Destroyer of Worlds is a “cinematic adventure” for Alien: the Roleplaying Game. As far as I can tell, this means solid production values with maps and handouts aplenty, a duration of maybe three sessions, a concise and usability-focused presentation and personal story motivations and secrets for the prewritten player characters.
This latter is especially noteworthy. During this reading project, I’ve started to think that for a large swathe of the traditional roleplaying game industry, designing motivations for individual player characters seems to be unfamiliar territory. When it’s done, it’s done badly. In Destroyer of Worlds, the motivational design is baseline average, already lifting it into a higher realm than the majority of comparable releases.
What’s interesting is that the adventure breaks down into acts and the characters have motivations spelled out for each act, on printed card the GM gives to the players. This way, it’s possible to have the fractuous group dynamics typical of horror scifi.

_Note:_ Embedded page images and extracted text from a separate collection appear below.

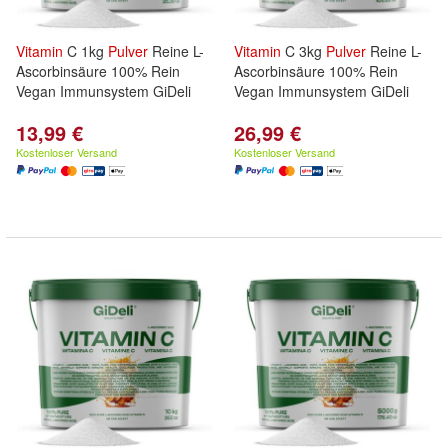
Vitamin
C 1kg
Pulver
Reine L-
Vitamin
C 3kg
Pulver
Reine L-
Ascorbinsäure 100% Rein
Ascorbinsäure 100% Rein
Vegan Immunsystem GiDeli
Vegan Immunsystem GiDeli
13,99 €
26,99 €
Kostenloser Versand
Kostenloser Versand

Alien: the Roleplaying Game is one of the best licensed games out there because it captures the bleak, relentlessly grim atmosphere of the movies very well. If there’s one survivor, that counts as a happy end. That same atmosphere pervades Destroyer of Worlds as well. The characters are Colonial Marines tasked with the capture of a squad of deserters on a moon that used to house an oil drilling operation and has since become a military outpost.
As the characters try to fulfill their objective, things start to go catastrophically wrong on a colony-wide scale. The scenario is not lacking for cinematic set-pieces, with all the special effects drama you’d expect from a high budget movie on display. This is one of the strengths of the design: The colony feels like a living environment where huge things happen, changing the terrain the characters are trying to navigate.
Usually the strategy of roleplaying game publishing is to have a corebook that contains the basic essentials of the game and a starter set that acts as an introductory product pointing people towards the corebook. Interestingly, Destroyer of Worlds refers the reader to both the Starter Set and the corebook (“page XX in the corebook and YY in the Starter Set“), meaning that you don’t need to buy the corebook at all. You can play perfectly well with just the Starter Set and this box. A few details that don’t appear in the Starter Set have even been reprinted here to make this as easy as possible.
This tactic feels sensible in that the game is geared towards one-shots and short campaigns. That means that for many players, all the detail available in the corebook is superfluous.